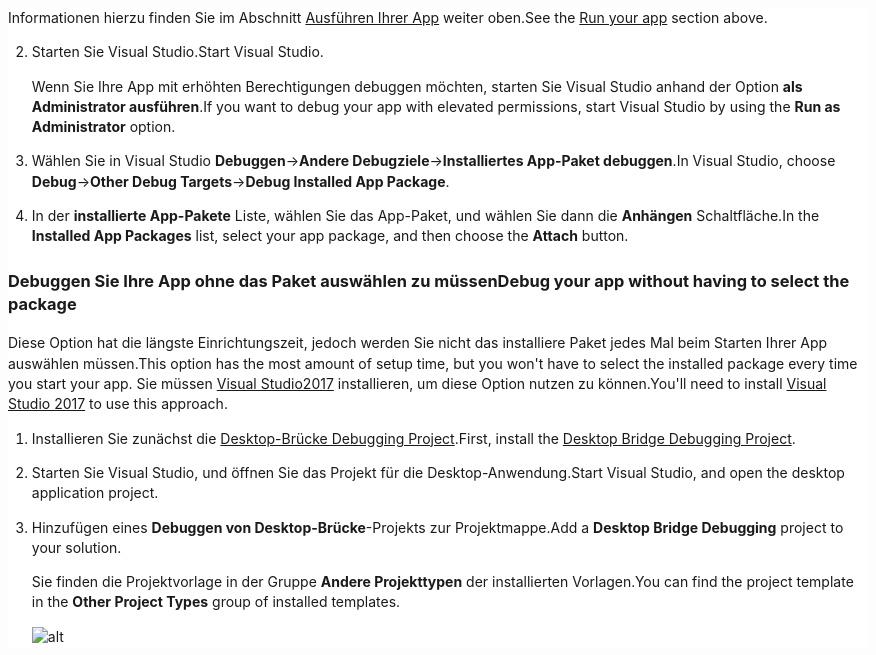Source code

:    <span data-ttu-id="fd8ec-123">Informationen hierzu finden Sie im Abschnitt [Ausführen Ihrer App](#run-app) weiter oben.</span><span class="sxs-lookup"><span data-stu-id="fd8ec-123">See the [Run your app](#run-app) section above.</span></span>

2. <span data-ttu-id="fd8ec-124">Starten Sie Visual Studio.</span><span class="sxs-lookup"><span data-stu-id="fd8ec-124">Start Visual Studio.</span></span>

   <span data-ttu-id="fd8ec-125">Wenn Sie Ihre App mit erhöhten Berechtigungen debuggen möchten, starten Sie Visual Studio anhand der Option **als Administrator ausführen**.</span><span class="sxs-lookup"><span data-stu-id="fd8ec-125">If you want to debug your app with elevated permissions, start Visual Studio by using the **Run as Administrator** option.</span></span>

3. <span data-ttu-id="fd8ec-126">Wählen Sie in Visual Studio **Debuggen**->**Andere Debugziele**->**Installiertes App-Paket debuggen**.</span><span class="sxs-lookup"><span data-stu-id="fd8ec-126">In Visual Studio, choose **Debug**->**Other Debug Targets**->**Debug Installed App Package**.</span></span>

4. <span data-ttu-id="fd8ec-127">In der **installierte App-Pakete** Liste, wählen Sie das App-Paket, und wählen Sie dann die **Anhängen** Schaltfläche.</span><span class="sxs-lookup"><span data-stu-id="fd8ec-127">In the **Installed App Packages** list, select your app package, and then choose the **Attach** button.</span></span>


### <a name="debug-your-app-without-having-to-select-the-package"></a><span data-ttu-id="fd8ec-128">Debuggen Sie Ihre App ohne das Paket auswählen zu müssen</span><span class="sxs-lookup"><span data-stu-id="fd8ec-128">Debug your app without having to select the package</span></span>

<span data-ttu-id="fd8ec-129">Diese Option hat die längste Einrichtungszeit, jedoch werden Sie nicht das installiere Paket jedes Mal beim Starten Ihrer App auswählen müssen.</span><span class="sxs-lookup"><span data-stu-id="fd8ec-129">This option has the most amount of setup time, but you won't have to select the installed package every time you start your app.</span></span> <span data-ttu-id="fd8ec-130">Sie müssen [Visual Studio2017](https://www.visualstudio.com/vs/whatsnew/) installieren, um diese Option nutzen zu können.</span><span class="sxs-lookup"><span data-stu-id="fd8ec-130">You'll need to install [Visual Studio 2017](https://www.visualstudio.com/vs/whatsnew/) to use this approach.</span></span>

1. <span data-ttu-id="fd8ec-131">Installieren Sie zunächst die [Desktop-Brücke Debugging Project](http://go.microsoft.com/fwlink/?LinkId=797871).</span><span class="sxs-lookup"><span data-stu-id="fd8ec-131">First, install the [Desktop Bridge Debugging Project](http://go.microsoft.com/fwlink/?LinkId=797871).</span></span>

2. <span data-ttu-id="fd8ec-132">Starten Sie Visual Studio, und öffnen Sie das Projekt für die Desktop-Anwendung.</span><span class="sxs-lookup"><span data-stu-id="fd8ec-132">Start Visual Studio, and open the desktop application project.</span></span>

6. <span data-ttu-id="fd8ec-133">Hinzufügen eines **Debuggen von Desktop-Brücke**-Projekts zur Projektmappe.</span><span class="sxs-lookup"><span data-stu-id="fd8ec-133">Add a **Desktop Bridge Debugging** project to your solution.</span></span>

   <span data-ttu-id="fd8ec-134">Sie finden die Projektvorlage in der Gruppe **Andere Projekttypen** der installierten Vorlagen.</span><span class="sxs-lookup"><span data-stu-id="fd8ec-134">You can find the project template in the **Other Project Types** group of installed templates.</span></span>

    ![alt](images/desktop-to-uwp/debug-2.png)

********************

> _The problem_
The job is to return the listing above exactly, minus its pictures.

> _Worked solution_
Source code

:    <span data-ttu-id="fd8ec-123">Informationen hierzu finden Sie im Abschnitt [Ausführen Ihrer App](#run-app) weiter oben.</span><span class="sxs-lookup"><span data-stu-id="fd8ec-123">See the [Run your app](#run-app) section above.</span></span>

2. <span data-ttu-id="fd8ec-124">Starten Sie Visual Studio.</span><span class="sxs-lookup"><span data-stu-id="fd8ec-124">Start Visual Studio.</span></span>

   <span data-ttu-id="fd8ec-125">Wenn Sie Ihre App mit erhöhten Berechtigungen debuggen möchten, starten Sie Visual Studio anhand der Option **als Administrator ausführen**.</span><span class="sxs-lookup"><span data-stu-id="fd8ec-125">If you want to debug your app with elevated permissions, start Visual Studio by using the **Run as Administrator** option.</span></span>

3. <span data-ttu-id="fd8ec-126">Wählen Sie in Visual Studio **Debuggen**->**Andere Debugziele**->**Installiertes App-Paket debuggen**.</span><span class="sxs-lookup"><span data-stu-id="fd8ec-126">In Visual Studio, choose **Debug**->**Other Debug Targets**->**Debug Installed App Package**.</span></span>

4. <span data-ttu-id="fd8ec-127">In der **installierte App-Pakete** Liste, wählen Sie das App-Paket, und wählen Sie dann die **Anhängen** Schaltfläche.</span><span class="sxs-lookup"><span data-stu-id="fd8ec-127">In the **Installed App Packages** list, select your app package, and then choose the **Attach** button.</span></span>


### <a name="debug-your-app-without-having-to-select-the-package"></a><span data-ttu-id="fd8ec-128">Debuggen Sie Ihre App ohne das Paket auswählen zu müssen</span><span class="sxs-lookup"><span data-stu-id="fd8ec-128">Debug your app without having to select the package</span></span>

<span data-ttu-id="fd8ec-129">Diese Option hat die längste Einrichtungszeit, jedoch werden Sie nicht das installiere Paket jedes Mal beim Starten Ihrer App auswählen müssen.</span><span class="sxs-lookup"><span data-stu-id="fd8ec-129">This option has the most amount of setup time, but you won't have to select the installed package every time you start your app.</span></span> <span data-ttu-id="fd8ec-130">Sie müssen [Visual Studio2017](https://www.visualstudio.com/vs/whatsnew/) installieren, um diese Option nutzen zu können.</span><span class="sxs-lookup"><span data-stu-id="fd8ec-130">You'll need to install [Visual Studio 2017](https://www.visualstudio.com/vs/whatsnew/) to use this approach.</span></span>

1. <span data-ttu-id="fd8ec-131">Installieren Sie zunächst die [Desktop-Brücke Debugging Project](http://go.microsoft.com/fwlink/?LinkId=797871).</span><span class="sxs-lookup"><span data-stu-id="fd8ec-131">First, install the [Desktop Bridge Debugging Project](http://go.microsoft.com/fwlink/?LinkId=797871).</span></span>

2. <span data-ttu-id="fd8ec-132">Starten Sie Visual Studio, und öffnen Sie das Projekt für die Desktop-Anwendung.</span><span class="sxs-lookup"><span data-stu-id="fd8ec-132">Start Visual Studio, and open the desktop application project.</span></span>

6. <span data-ttu-id="fd8ec-133">Hinzufügen eines **Debuggen von Desktop-Brücke**-Projekts zur Projektmappe.</span><span class="sxs-lookup"><span data-stu-id="fd8ec-133">Add a **Desktop Bridge Debugging** project to your solution.</span></span>

   <span data-ttu-id="fd8ec-134">Sie finden die Projektvorlage in der Gruppe **Andere Projekttypen** der installierten Vorlagen.</span><span class="sxs-lookup"><span data-stu-id="fd8ec-134">You can find the project template in the **Other Project Types** group of installed templates.</span></span>

    ![alt](images/desktop-to-uwp/debug-2.png)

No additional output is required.